B Charbonnel, H Steinberg, E Eymard, L Xu, P Thakkar, V Prabhu, M J Davies, S S Engel
Diabetologia 2013, 56 (7): 1503-11

AIMS/HYPOTHESIS: The aim of this work was to compare treatment intensification strategies based on orally administered vs injectable incretin-based antihyperglycaemic agents in patients with type 2 diabetes mellitus on metformin monotherapy.

METHODS: In a 26 week, open-label study, 653 patients (baseline HbA1c = 8.2% [66 mmol/mol]) were randomised at 111 sites in 21 countries in a 1:1 ratio to a strategy using oral agents (starting with sitagliptin 100 mg/day) or a strategy using the injectable drug liraglutide starting at a dose of 0.6 mg/day, up-titrated to 1.2 mg/day after 1 week. The following patients with type 2 diabetes mellitus were recruited for the study: those aged 18-79 years, on a stable dose of metformin monotherapy ≥1,500 mg/day for ≥12 weeks, with an HbA1c ≥7.0% (53 mmol/mol) and ≤11.0% (97 mmol/mol) and a fasting fingerstick glucose (FFG) <15 mmol/l (<270 mg/dl) at the randomisation visit, deemed capable by the investigator of using a Victoza pen injection device (containing 6 mg/ml liraglutide; Novo Nordisk, Bagsværd, Denmark). Women taking part in the study agreed to remain abstinent or use an acceptable method of birth control during the study. Randomisation was performed via a computer-generated allocation schedule using an interactive voice response system. After 12 weeks, patients on sitagliptin with HbA1c  ≥ 7.0% (53 mmol/mol) and fasting glucose >6.1 mmol/l had their treatment intensified with glimepiride; patients on liraglutide with HbA1c  ≥ 7.0% (53 mmol/mol) had the dose up-titrated to 1.8 mg/day. The primary analysis assessed whether the strategy using oral drugs was non-inferior to that using an injectable drug regarding HbA1c change from baseline at week 26 using a per-protocol (PP) population and a non-inferiority margin of 0.4%.

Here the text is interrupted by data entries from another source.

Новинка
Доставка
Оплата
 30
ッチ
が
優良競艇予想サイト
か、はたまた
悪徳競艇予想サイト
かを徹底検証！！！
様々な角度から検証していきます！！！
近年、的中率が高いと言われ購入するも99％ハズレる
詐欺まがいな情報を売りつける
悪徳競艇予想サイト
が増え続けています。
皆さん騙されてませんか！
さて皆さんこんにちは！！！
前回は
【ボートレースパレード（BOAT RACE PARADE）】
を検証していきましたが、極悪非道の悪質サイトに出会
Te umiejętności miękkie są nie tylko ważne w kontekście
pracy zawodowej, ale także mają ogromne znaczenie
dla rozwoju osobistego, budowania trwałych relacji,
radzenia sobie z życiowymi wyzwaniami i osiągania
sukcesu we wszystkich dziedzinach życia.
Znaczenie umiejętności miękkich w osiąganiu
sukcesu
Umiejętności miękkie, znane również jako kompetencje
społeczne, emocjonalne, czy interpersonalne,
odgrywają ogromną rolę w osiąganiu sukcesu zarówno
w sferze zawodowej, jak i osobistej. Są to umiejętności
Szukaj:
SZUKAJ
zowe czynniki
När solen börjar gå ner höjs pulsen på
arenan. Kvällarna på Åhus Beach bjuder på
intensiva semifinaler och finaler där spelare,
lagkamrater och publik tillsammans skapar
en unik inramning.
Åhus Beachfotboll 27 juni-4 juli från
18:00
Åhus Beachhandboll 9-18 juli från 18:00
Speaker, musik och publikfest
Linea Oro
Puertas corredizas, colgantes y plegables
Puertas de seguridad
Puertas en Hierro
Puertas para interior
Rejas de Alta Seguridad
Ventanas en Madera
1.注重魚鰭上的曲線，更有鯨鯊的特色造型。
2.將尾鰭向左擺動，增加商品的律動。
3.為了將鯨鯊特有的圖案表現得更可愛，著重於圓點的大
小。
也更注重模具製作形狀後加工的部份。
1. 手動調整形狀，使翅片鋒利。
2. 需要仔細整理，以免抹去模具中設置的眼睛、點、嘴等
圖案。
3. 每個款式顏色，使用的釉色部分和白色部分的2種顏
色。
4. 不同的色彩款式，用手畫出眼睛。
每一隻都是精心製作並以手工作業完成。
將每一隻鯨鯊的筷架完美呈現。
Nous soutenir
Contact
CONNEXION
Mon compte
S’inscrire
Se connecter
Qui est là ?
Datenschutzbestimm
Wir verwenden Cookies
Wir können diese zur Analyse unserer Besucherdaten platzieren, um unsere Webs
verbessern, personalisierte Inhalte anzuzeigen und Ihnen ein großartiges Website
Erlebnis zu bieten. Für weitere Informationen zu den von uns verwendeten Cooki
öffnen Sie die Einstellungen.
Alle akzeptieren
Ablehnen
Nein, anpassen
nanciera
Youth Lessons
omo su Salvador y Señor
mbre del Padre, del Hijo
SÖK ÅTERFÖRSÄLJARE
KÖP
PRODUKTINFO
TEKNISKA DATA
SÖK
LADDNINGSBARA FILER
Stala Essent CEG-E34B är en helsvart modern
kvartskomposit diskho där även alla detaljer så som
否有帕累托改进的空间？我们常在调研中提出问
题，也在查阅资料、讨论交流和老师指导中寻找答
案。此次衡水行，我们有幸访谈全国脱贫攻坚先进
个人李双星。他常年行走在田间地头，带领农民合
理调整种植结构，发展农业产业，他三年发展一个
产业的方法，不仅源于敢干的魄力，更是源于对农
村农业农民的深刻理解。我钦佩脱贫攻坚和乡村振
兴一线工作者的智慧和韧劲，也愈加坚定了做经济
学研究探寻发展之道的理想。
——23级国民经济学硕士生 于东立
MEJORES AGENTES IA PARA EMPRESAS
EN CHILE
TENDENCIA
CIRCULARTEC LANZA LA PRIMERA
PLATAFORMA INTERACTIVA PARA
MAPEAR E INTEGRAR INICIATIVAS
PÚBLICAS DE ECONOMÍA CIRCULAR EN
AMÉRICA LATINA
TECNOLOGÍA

RESULTS: In the PP population (522 patients included: oral strategy, n = 269; injectable strategy, n = 253) antihyperglycaemic therapy was intensified at week 12 in 50.2% and 28.5%, respectively. HbA1c decreased over 26 weeks in both treatment strategy groups, with a larger initial reduction at week 12 in the injectable strategy group. The LS mean change in HbA1c at week 26 was -1.3% (95% CI -1.4, -1.2) in the oral strategy group and -1.4% (95% CI -1.5, -1.3) in the injectable strategy group; the study met the non-inferiority criterion. Both treatment regimens were generally well tolerated; hypoglycaemia was reported more often with the oral strategy, while nausea, vomiting, diarrhoea and abdominal pain were reported more often with the injectable strategy.

CONCLUSIONS/INTERPRETATION: An oral, incretin-based treatment strategy with sitagliptin and, if needed, glimepiride may be a good approach in many patients with type 2 diabetes mellitus for managing inadequate glycaemic control on metformin monotherapy, as compared with an injectable treatment strategy with liraglutide. The oral and injectable strategies had similar effects on HbA1c and had good overall tolerability. Trial registration NCT01296412 Funding The study was sponsored by Merck Sharp & Dohme Corp., a subsidiary of Merck and Co., Inc., Whitehouse Station, NJ, USA.